Science

Foxconn Is Bringing in More Robot Workers, but Not the 1 Million It Promised It Would

Foxconn has been _slowly_ adding more and more automation.

Flickr/Fiat Chrysler Automobiles Corporate

Foxconn, the manufacturing giant that produces most Apple and Samsung gadgets, has long tested the limits of human endurance with some of its labor practices. Now, the company appears to be making good on its effort to dispel with its employee trouble altogether, trading in 60,000 workers for robots. The company has long advocated the benefits of automation, at one time setting a goal to bring in one million manufacturing robots.

Though the Foxconn factory making the shift to more robots isn’t believed to be bringing in the numbers necessary to boost the company’s robot force to a million, it is decreasing its human labor force from 110,000 to 50,000. Located in Kunshan, Jiangsu province, adjacent to Shanghai, the company insists that the decrease in one factory meant overall long term job-loss. As of now, it remains the third largest corporate employer in the world, after only Walmart and McDonald’s, but that may change one day soon.

“More companies are likely to follow suit,” Xu Yulian, the government’s director of publicity for the Kunshan region, told the BBC.

Foxconn has been adding more and more automation over the years. The company had roughly 10,000 robots providing labor in 2011, back when it said it was aiming to reach one million robots in its workforce by 2014. That goal has, by all accounts, not been seen through; a report last year stated the company has been adding around 30,000 robots annually.

Of course, there could be a deliberate reason why the company has sagged on its implementation of more robot workers. A May 2015 profile by the Wall Street Journal explained that Foxconn’s robots don’t always make great “cost-effective” replacements for human workers, specifically considering that they’re built or revamped specially for each different smartphone model manufacturing cycle. Still, many simple, repeatable tasks, like applying spray paint or polishing products, are becoming more and more automated at Foxconn, with some factories in the company even running “lights-out,” or workerless, operations.

“We are applying robotics engineering and other innovative manufacturing technologies to replace repetitive tasks previously done by employees, and through training, also enable our employees to focus on higher value-added elements in the manufacturing process, such as research and development, process control and quality control,” a Foxconn spokesperson wrote about the company’s latest robot hires in a statement to the BBC.

So Foxconn may not be growing its bot army to the lengths it promised five years ago, but the total share of work done by human employees is undoubtedly shrinking. Huge investments in robotic manufacturing from companies in China and Taiwan have fundamentally changed the economics, leading to the long-predicted advent of automation. Factories in Guangdong region of China have poured almost $430 million in automation investment since September 2014, according to the BBC.
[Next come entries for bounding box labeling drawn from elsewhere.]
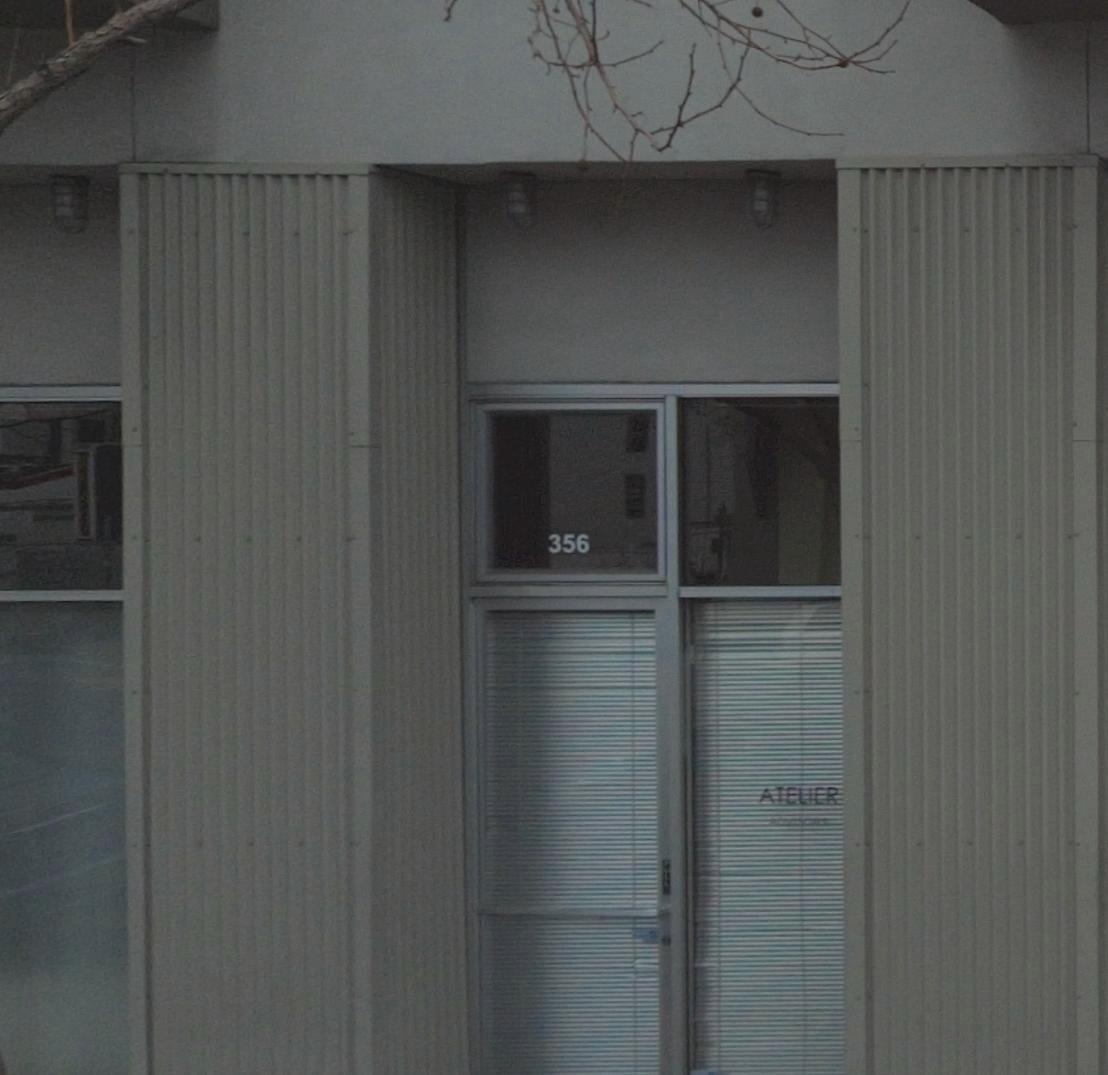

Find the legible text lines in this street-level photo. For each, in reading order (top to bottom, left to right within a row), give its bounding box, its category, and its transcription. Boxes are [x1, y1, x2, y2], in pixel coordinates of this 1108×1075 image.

[546, 531, 592, 556] StreetNumber: 356
[753, 783, 841, 809] BusinessName: ATELIER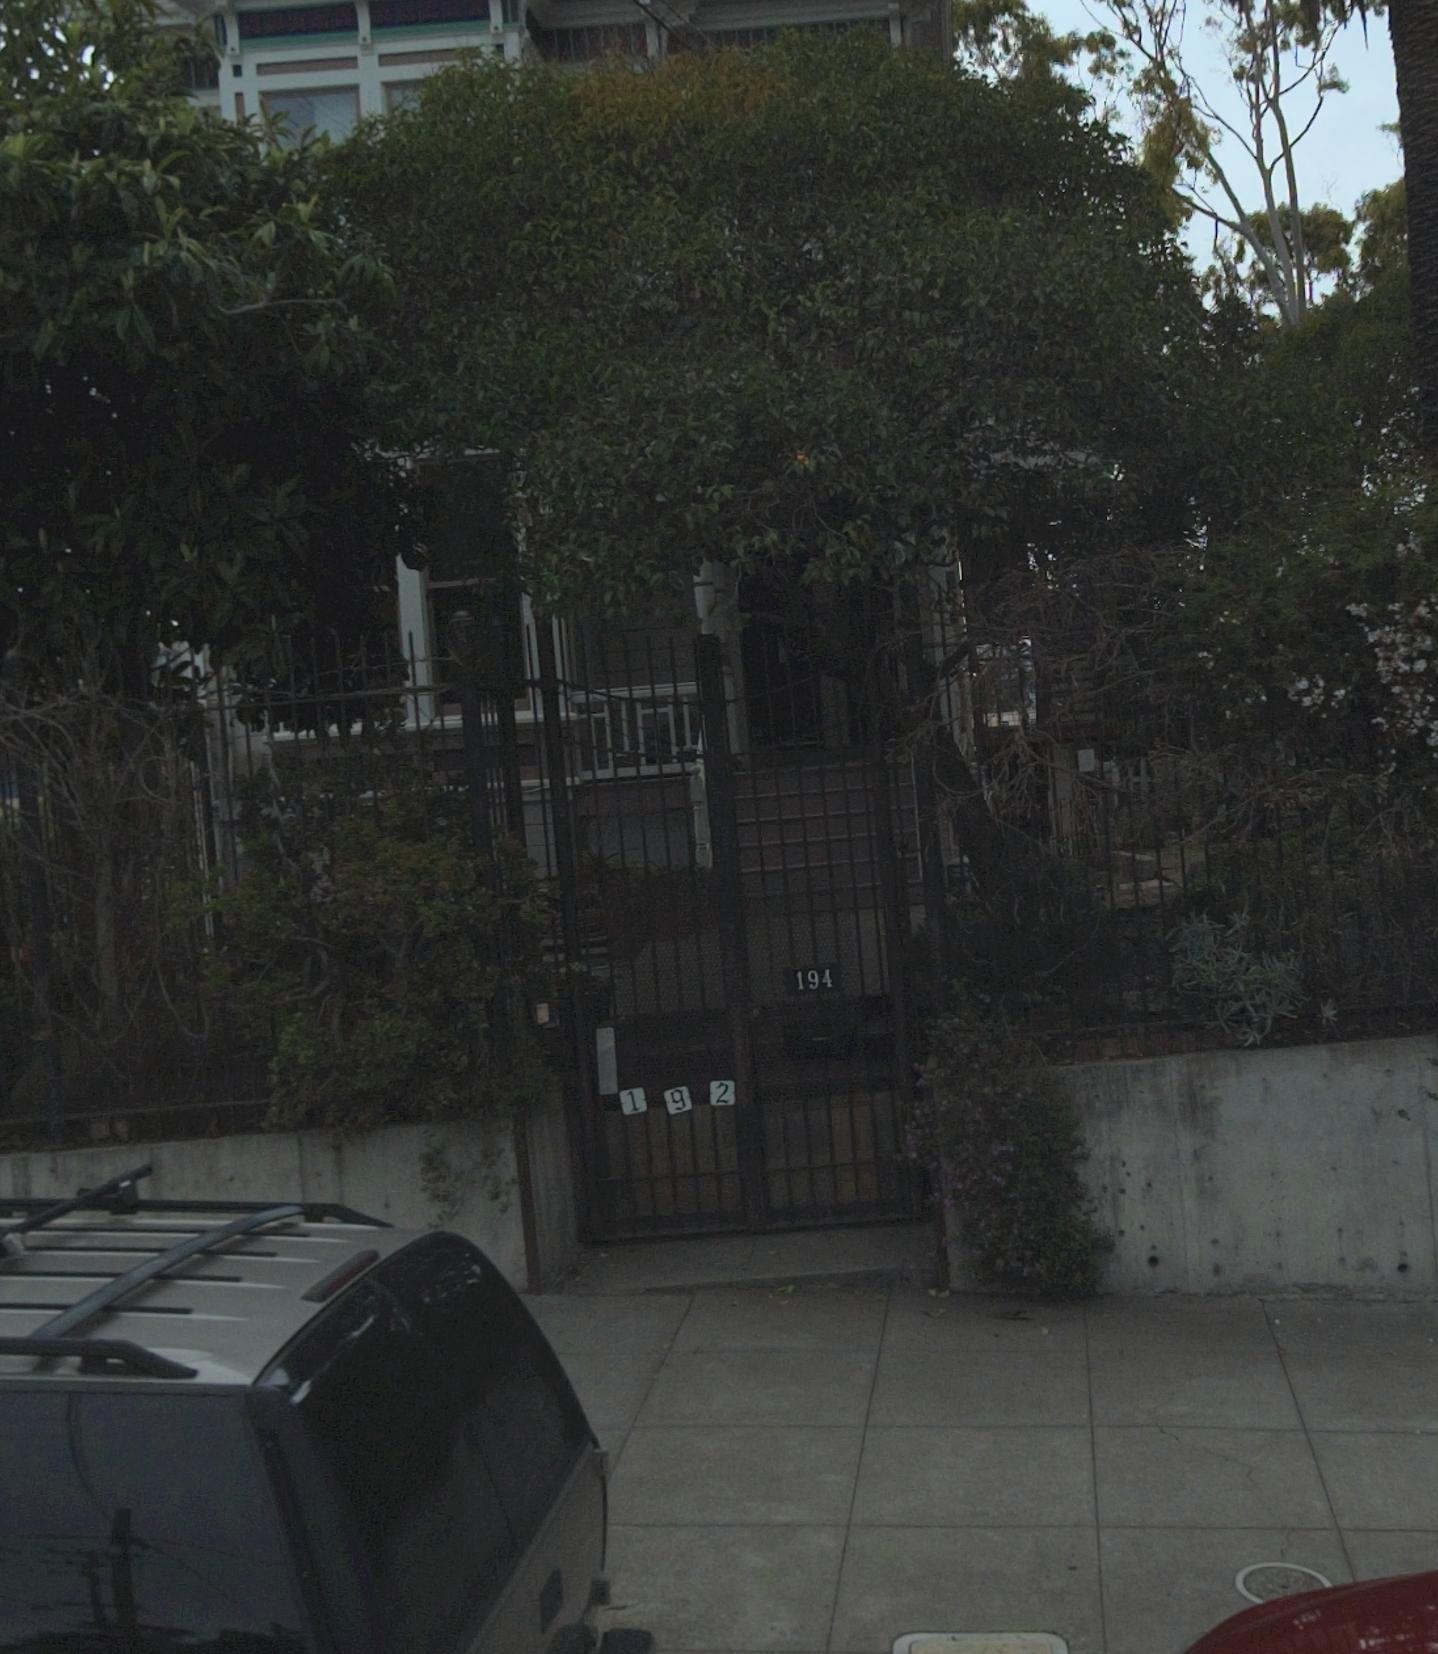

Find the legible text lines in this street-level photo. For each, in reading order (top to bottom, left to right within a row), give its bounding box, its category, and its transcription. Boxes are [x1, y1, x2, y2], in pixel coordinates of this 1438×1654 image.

[795, 968, 834, 991] StreetNumber: 194
[627, 1080, 731, 1112] StreetNumber: 192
Automation has been a central theme in the general concern over the future of manufacturing and the global economy as a whole. Between robotic factory workers and autonomous cars dominating the taxi and trucking industry, many fear the economic well-being of vast populations are at risk in the coming years. A report from Deloitte indicated that 35% of jobs will be in jeopardy over the next 20 years alone.

It should come as no surprise, though, that Foxconn, which led us into the age of digital manufacturing, is now pushing us into the age of automation – even if it’s slower than it said it would.